Did you know Antarctica is the windiest continent? A band of low pressure surrounds Antarctica, but the continent’s interior has high pressure. This combination creates dense, cold air that consistently blows over large regions, although the wind loses its power at the coast. Wind speeds of around 30 km/h (19 mph) can lead to drifting snow (moving snow below eye level), while wind speeds of over 60 km/h (37 mph) can lead to blowing snow, which can affect visibility.

Most people will rightly think that Antarctica is covered in snow and ice, but they may not know the continent is home to the largest single piece of ice on Earth. Antarctica’s Ice Sheet can even extend further than the continent if the snow and icy conditions are severe.

There’s little cloud over Antarctica due to the dry, subsiding air. Coastal areas tend to get cloudier than internal areas because of the low-pressure systems and the higher moisture levels. The coast also gets some rain, but most of the precipitation in Antarctica is snow or ice crystals.

6. Europe

Lake Bled, Slovenia
Lake Bled, Slovenia
Area: 10 million km² (3.9 million sq mi)
% of Earth’s land mass: 6.8%

Europe covers an area of 10 million km² (3.9 million square miles), which equates to approximately 6.8% of the Earth’s land mass. Despite having the third-largest population of the seven continents (around 740 million), Europe is only the sixth-largest continent.

There are 44 countries in Europe, plus dependencies and sovereign states like the Isle of Man, the Channel Islands, and Gibraltar. However, there have been multiple disputes over the years as to the regions of Europe. Greenland and Malta were once considered part of North America and Africa, respectively, and many people consider Central Europe a redundant concept.

7. Oceania/Australia

Auckland, New Zealand
Aerial view over Auckland, New Zealand
Area: 8.5 million km² (3.2 million sq mi)
% of Earth’s land mass: 5.7%

The term ‘Oceania’ covers the collection of islands that are located between the Americas and mainland Asia.

Oceania is the world’s smallest continent, with an area of 8.5 million km² (3.2 million square miles), which is approximately 5.7% of the Earth’s landmass. Of the 12 countries in Oceania, Australia accounts for most of the continent’s mass (around 62% of it).

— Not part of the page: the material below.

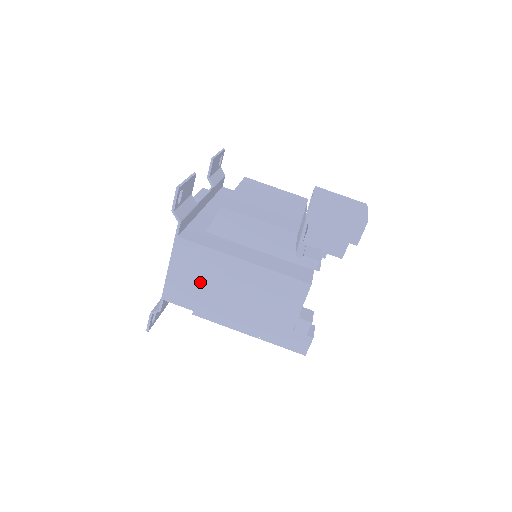
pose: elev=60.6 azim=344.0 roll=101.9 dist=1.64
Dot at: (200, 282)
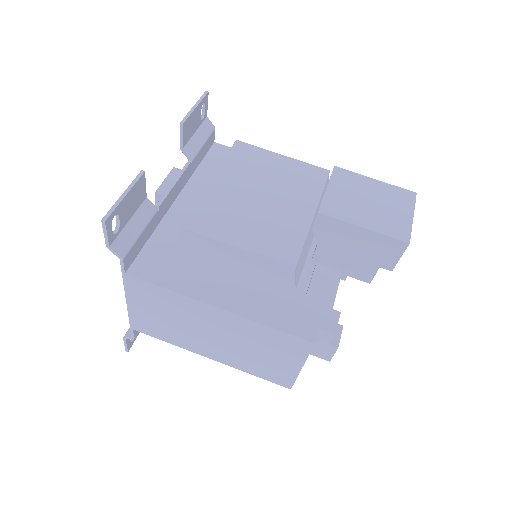
Dot at: (169, 320)
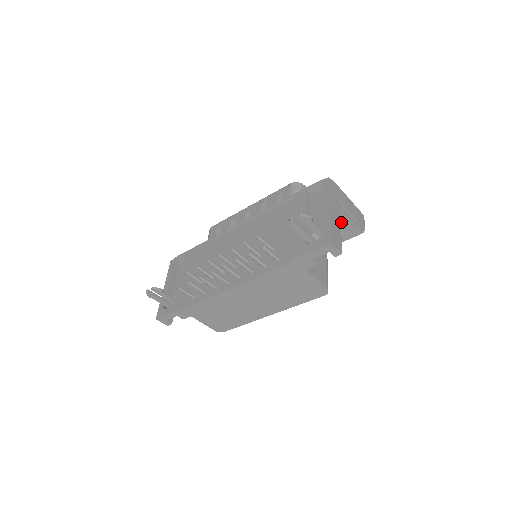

The continent can be split into three groups: continental islands, high islands, and low islands. Australia, Zealandia, and New Guinea fall under the continental island category. They all have mountain ranges, while New Zealand and New Guinea also have volcanic landscapes. The high islands are a group of volcanic islands that were formed from repeated volcanic eruptions, which created a steep central peak. Oceania’s low islands (also called coral islands) were formed from the skeletons of marine animals. Some barely reach above the sea, hence their name.